- [What this exercise asks]
1. According to the shooting simulation text, what type of device is preferred for the sound device 140?
2. Resume the text on the shooting simulation system, starting after its last sentence.

- [Document section]
The live round sensor 136 may include a plurality of sensors installed at the image screen 120. For example, live round sensors 136 may be disposed in the image screen 120 so as to be spaced apart from each other in a lattice arrangement. In this case, the live round sensors 136 generate live round sensing information about the live round penetration point at which the live round has passed through the image screen 120.


Meanwhile, the live round sensors 136 may be disposed at a portion of the edge of the image screen 120. In this case, the live round sensors 136 generate live round sensing information about the trajectory of the live round that has passed through the image screen 120.


The live round sensors 136 are described as being installed at the image screen 120. However, the present disclosure is not limited thereto. Live round sensors 136 may be disposed at the wall of the live-round shooting room so as to be spaced apart from each other in a lattice arrangement, or may be disposed at a portion of the edge of the wall. In the case in which the live round sensors 136 are installed at the wall, the live round sensors 136 generate live round sensing information about the trajectory of the live round or the position of the wall in which the live round is lodged.


The live round sensor 136 may transmit the generated live round sensing information to the shooting simulation provision apparatus 150.


The sensors 130 may include a laser aiming sensor for additionally sensing the direction and the aiming point of the gun of the shooter and a trigger sensor for sensing the firing time of the gun. In the case in which the laser aiming sensor and the trigger sensor are used, the shooter may perform shooting simulation using a blank shot instead of a live round.


In a shooting simulation system according to at least one embodiment, the shooter takes shooting practice using a real gun. For this reason, the shooter must replace a magazine of the gun. In the shooting simulation system, therefore, it is not necessary to provide an additional sensor for recognizing the exchange of the magazine. That is, the shooting simulation system enables the shooter to take shooting practice in the same environment as a real environment.


The sound device 140 is a device for providing a sound from the simulation image to the shooter. The sound device 140 is preferably a headset, which the shooter may wear. However, the present disclosure is not limited thereto. The sound device 140 may be a sound output device (not shown) provided in the live-round shooting room for outputting a sound.


The sound device 140 includes a speaker 140. In the case in which the sound device 140 is a headset, a microphone for receiving a voice of the shooter and a gaze sensor for sensing the gaze of the shooter may be further included.

- [Data]
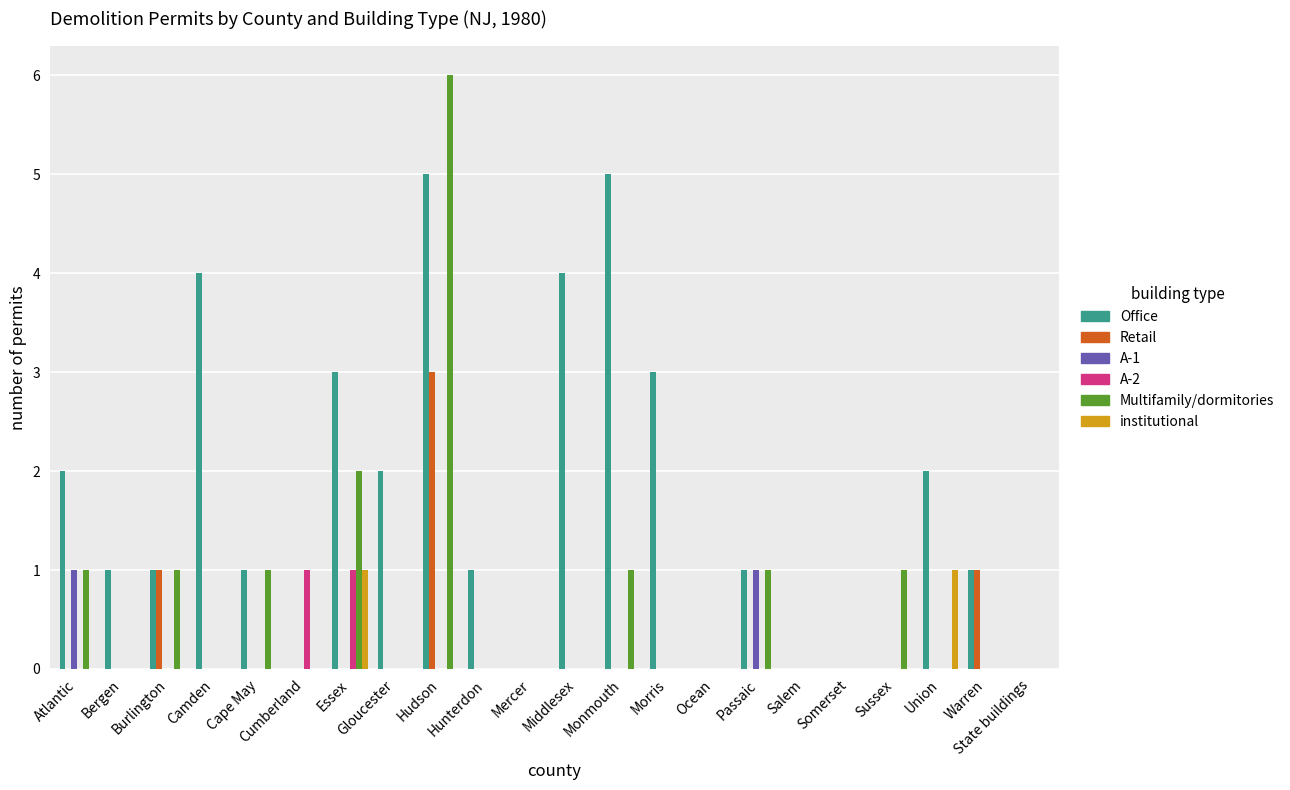

What are all the series names shown in the legend?

Office, Retail, A-1, A-2, Multifamily/dormitories, institutional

- [Numbered answers]
1. A headset that the shooter may wear.

2.
The shooting simulation provision apparatus 150 is an apparatus that is operated together with various devices included in the live-round shooting room in order to provide and control live-round shooting simulation.


The shooting simulation provision apparatus 150 transmits the simulation image data to the projector 110 such that the simulation image is displayed on a specific area in the live-round shooting room, for example, on the image screen 120.


The shooting simulation provision apparatus 150 determines the gaze position of the shooter (the point at which the shooter gazes) using the gaze sensing information acquired from the gaze sensor 132, which is mounted at the hat or the headset of the shooter, and controls the simulation image based on gaze position information determined based on the gaze sensing information.


The shooting simulation provision apparatus 150 may acquire live round sensing information about the position of the live round fired by the shooter from the live round sensor 136, which is installed at the image screen 120 for outputting the simulation image, and calculate the impact point of the live round based on the live round sensing information. Here, the impact point may be calculated by matching the sensing information included in the live round sensing information with a predetermined coordinate map on the image screen 120.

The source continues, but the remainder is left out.